Ci-dessous, de gauche à droite : La Vierge et l'Enfant au Chardonneret du Maître de la Nativité di Castello (3e quart du XVe siècle), La Vierge au chardonneret de Raphaël (1507), La Vierge au chardonneret de Giambattista Tiepolo (vers 1760)



Et il renaquit de ses cendres


"Ainsi périt ce phénix, vers sa trentième année,

Au milieu et dans la puissance de sa vie,

mais, fort heureusement, il a enflammé de son feu Vermeer,

qui, en maître, perpétue son oeuvre."

- Arnold Bon, contemporain de Fabritius


Si le Chardonneret, comme nous l’avons vu, est un tableau remarquable à bien des niveaux, sa célébrité émane aussi de l’histoire tragique qui toucha son peintre l’année même de sa réalisation.

Le 12 octobre 1654, à 10h15 du matin, Fabritius a 32 ans et s’attèle à réaliser un portrait, quand la catastrophe survient. Un peu plus loin, une poudrière vient d’exploser ; des centaines de maisons sont soufflées, le nombre de victime est incommensurable. Ni Fabritius ni son atelier n’en réchappent : le premier meurt de ses blessures à l’hospice, tandis que la majorité de ses œuvres sont ravagées. Le Chardonneret est l’un des rares tableaux à lui avoir survécu, lui conférant une valeur inestimable. Longtemps oublié par l’histoire de l’art, il faudra attendre le XIXe siècle et le critique d'art Théophile Thoré-Bürger pour que soient redécouverts Fabritius et son œuvre. Le Chardonneret, désormais considéré comme un chef-d’œuvre de la peinture hollandaise, rejoint la collection du Mauritshuis de La Haye en 1896.

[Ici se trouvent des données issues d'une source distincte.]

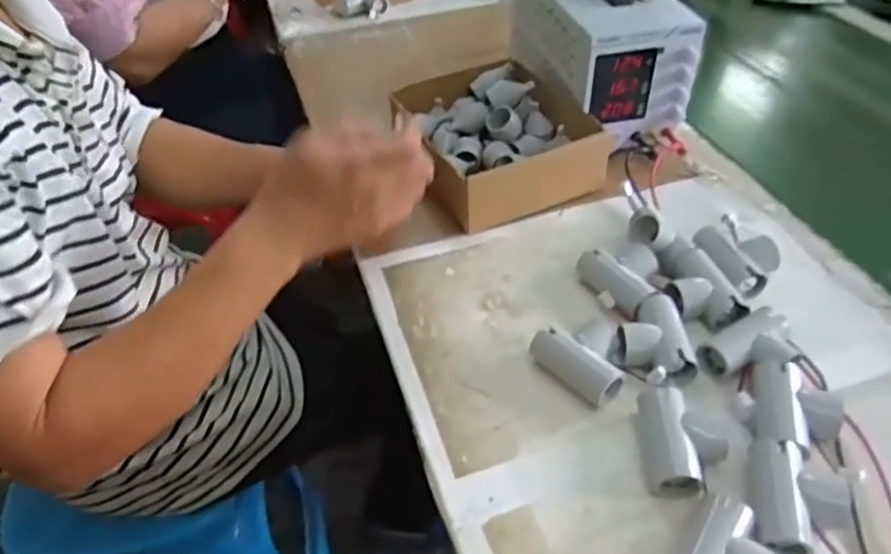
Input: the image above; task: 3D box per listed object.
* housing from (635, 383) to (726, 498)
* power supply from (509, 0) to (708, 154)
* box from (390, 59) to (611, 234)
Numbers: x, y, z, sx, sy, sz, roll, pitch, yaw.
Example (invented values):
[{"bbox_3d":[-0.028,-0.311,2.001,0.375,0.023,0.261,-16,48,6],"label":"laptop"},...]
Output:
[{"bbox_3d":[0.172,0.118,0.475,0.059,0.031,0.079,6,44,9],"label":"housing"},{"bbox_3d":[0.172,-0.271,0.791,0.124,0.152,0.253,-12,44,-12],"label":"power supply"},{"bbox_3d":[0.054,-0.156,0.746,0.185,0.066,0.202,-17,45,-14],"label":"box"}]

Ainsi se termine l’histoire du Chardonneret, petit oiseau gracile qui permit à Carel Fabritius de transcender les sombres limites du trépas, de devenir immortel. Aujourd’hui encore, il fascine, hypnotise ; la romancière américaine Donna Tartt l’utilise même comme fil conducteur de son roman du même nom, Le Chardonneret, sorti en 2014 et lauréat du prix Pulitzer. De quoi rendre ses lettres de noblesse à un artiste admirable qui exerça une influence considérable sur l'œuvre d'un autre peintre tout aussi extraordinaire : Vermeer.